Ocasio-Cortez, who had campaigned earlier this year with Pressley, tweeted Tuesday night, “Congratulations to my sister in service, @AyannaPressley, on continuing her historic path in Congress tonight. Let’s push together to make Medicare for All, tuition free college, & living wages a reality in America—all without corporate PAC money.”

Despite Ocasio-Cortez’s claims that Pressley represents a historic change, her victory has traded in a conventional liberal politician for a younger, equally conventional one, whose main difference is skin color. While the lopsided vote for Pressley expresses a movement of workers and young people to the left and a desire for change, sending her to Washington will result in no meaningful shift in the pro-big-business policies of the Democratic Party, or improvement in the conditions of workers.

The 7th Congressional District was redrawn following the 2010 Census to include a majority of African-American, Hispanic and Asian residents. With only 34 percent white residents, it is the only Massachusetts district with a majority of ethnic minority residents. It now comprises wards in Boston, along with the cities of Somerville, Randolph, Chelsea and Everett, as well as portions of Cambridge and Milton.

Pressley ran a campaign based largely on race and gender, saying that she spoke for “communities that far too often go unseen and unheard.” As a survivor of sexual abuse, she also said on the campaign trail, “I fundamentally believe that the people closest to the pain should be closest to the power.” She said that with the demographic changes in the 7th District, “the needs have changed, and given what’s happening in Washington, the job description has changed.”

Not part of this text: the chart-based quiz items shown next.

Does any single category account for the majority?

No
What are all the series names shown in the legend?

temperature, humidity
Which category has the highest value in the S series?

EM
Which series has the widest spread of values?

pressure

Clearly referring to Donald Trump as “what’s happening in Washington,” she poses no differences with his administration on foreign policy or the build-up of the Pentagon, any mention of which is absent from her campaign website. Her criticisms of the president are of a purely demagogic and personal character, denouncing him as “racist, misogynistic, truly empathy-bankrupt man.”

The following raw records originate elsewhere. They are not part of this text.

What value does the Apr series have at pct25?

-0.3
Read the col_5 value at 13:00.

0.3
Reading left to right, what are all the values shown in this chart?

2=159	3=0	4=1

Pressley’s rise has followed a path similar to that of other Democratic Party “stars.” Growing up on the north side of Chicago, she had a difficult childhood. Her mother worked multiple jobs to support the family, including as a community organizer for the Chicago Urban League. Pressley’s father, who struggled with addiction throughout her childhood, eventually became a college professor.

After living for a while in Brooklyn, Pressley came to Boston, where she attended Boston University from 1992 to 1994. It was there that she had her first taste of Democratic Party politics, serving as an intern for US Rep. Joseph P. Kennedy II. After leaving BU, she worked for Kennedy as a district representative, then scheduler, and then as his constituency director.

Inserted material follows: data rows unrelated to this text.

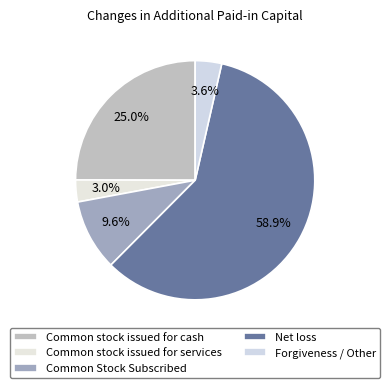

What is the total percentage of Common Stock Subscribed and Common stock issued for cash?

34.6%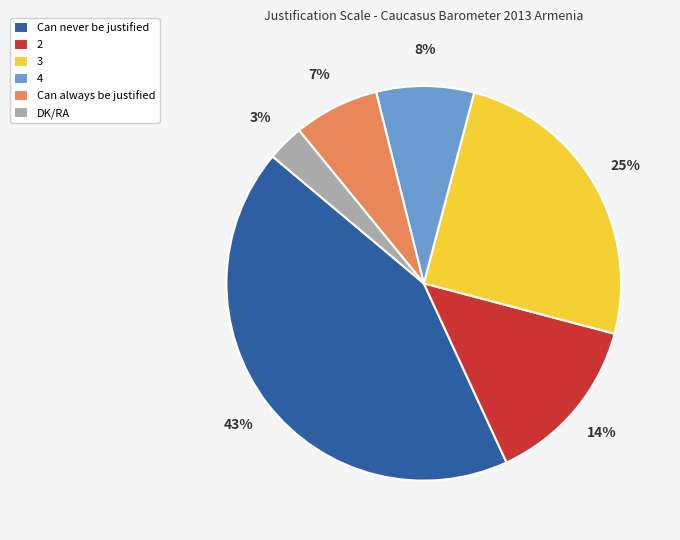

Between Can always be justified and DK/RA, which is larger?

Can always be justified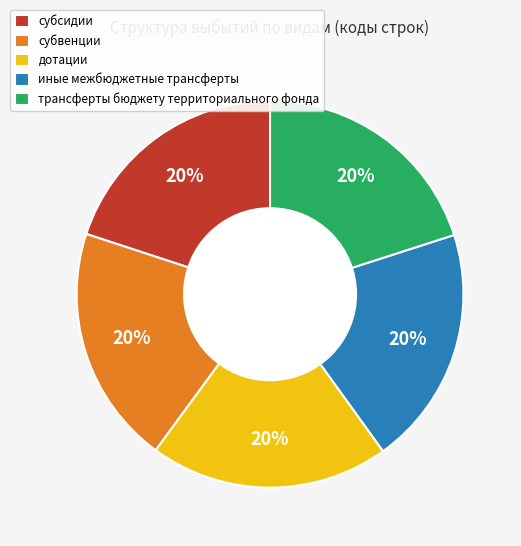

Does иные межбюджетные трансферты account for over 50% of the chart?

No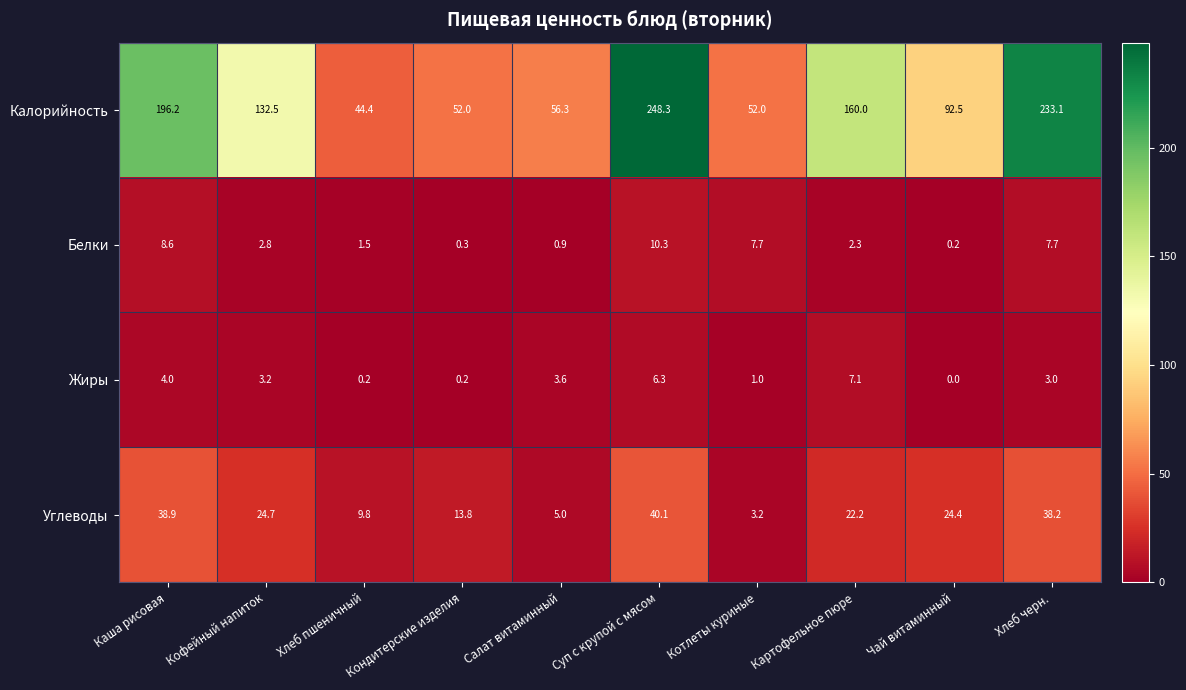

At which label does Жиры reach its minimum?

Чай витаминный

She served under two Democratic Massachusetts senators. She had a brief stint as the political director and senior aide to Ted Kennedy. During 2009, she also served as political director for John Kerry, managing his relationships with city, state and federal officials.

Pressley was elected to the Boston City Council in November 2009, becoming the first woman of African-American or Latina heritage in the 100-year history of the council. She was reelected to the council in 2011, 2013, 2015 and 2017. In January 2018, she announced that she was challenging Capuano in the 7th District.

She supported Hillary Clinton for the Democratic presidential nomination in 2016. She opposed Bernie Sanders’ bid, along with his proposal for “Medicare for All.” She has since come around to support Medicare for All, as well as tuition-free college, and a “living wage”—all proposals that amount to cynical posturing, with no chance of passage even if Pressley is part of a Democratic majority when she takes office next January.

In an op-ed in Wednesday’s New York Times, Melanye Price wrote approvingly: “Historic electoral wins, like Ayanna Pressley’s major upset… along with the rise of the Black Lives Matter movement, show the might of the black political left.”

For rising Democratic Party figures like Pressley and Ocasio-Cortez, their victories have nothing to do with steering the party to the left—and advancing the interests of working people—and everything to do with providing the party with a “progressive” left veneer as they aspire to their positions of privilege within the upper middle class.